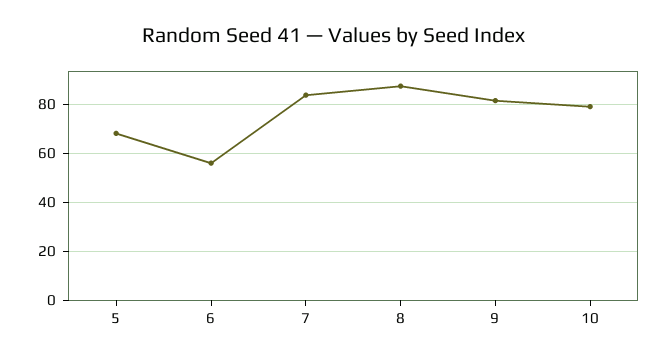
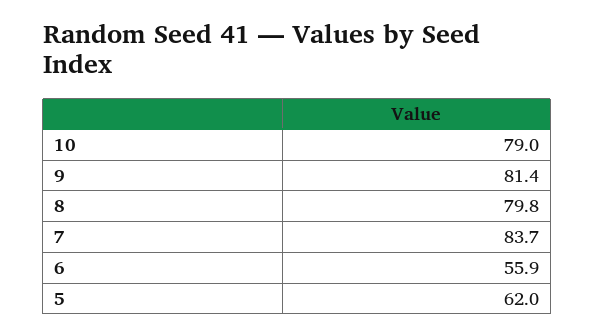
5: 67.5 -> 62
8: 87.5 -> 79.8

* * *

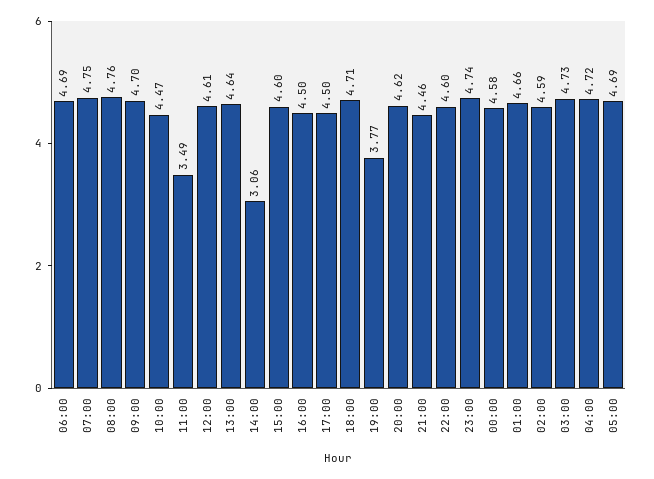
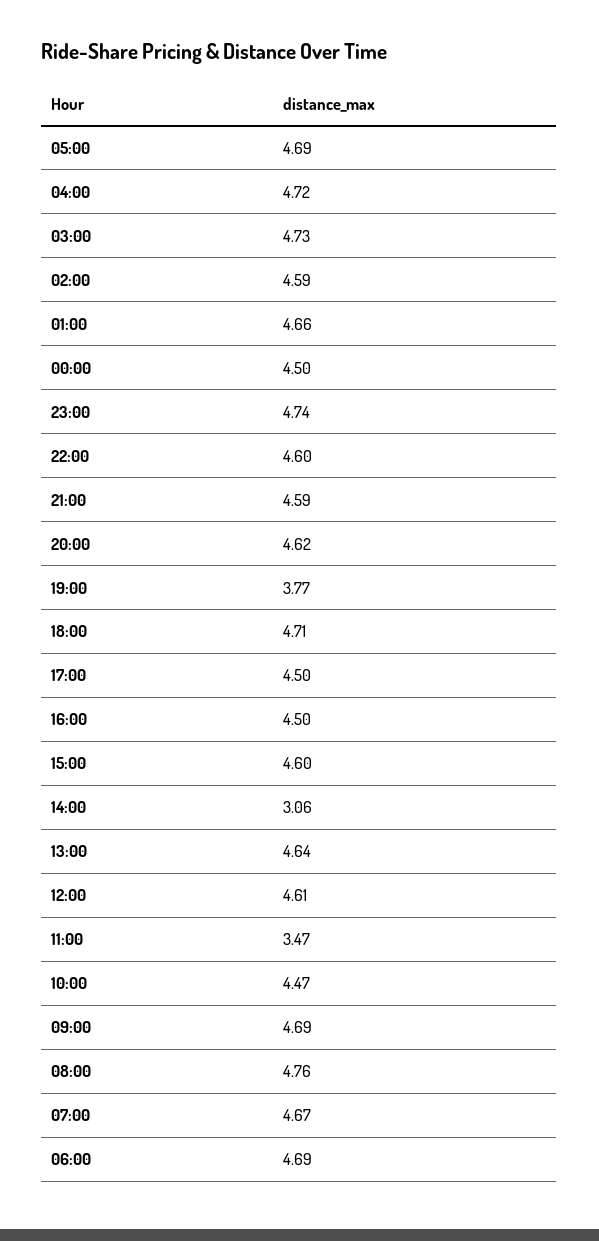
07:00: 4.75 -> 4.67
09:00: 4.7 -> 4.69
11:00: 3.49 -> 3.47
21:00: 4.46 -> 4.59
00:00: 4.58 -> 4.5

Exercise details: Please write out, exactly as they appear above, only the lines in the stretch from the line with "07:00: 4.75 -> 4.67" through the line with "00:00: 4.58 -> 4.5".

Answer space:
07:00: 4.75 -> 4.67
09:00: 4.7 -> 4.69
11:00: 3.49 -> 3.47
21:00: 4.46 -> 4.59
00:00: 4.58 -> 4.5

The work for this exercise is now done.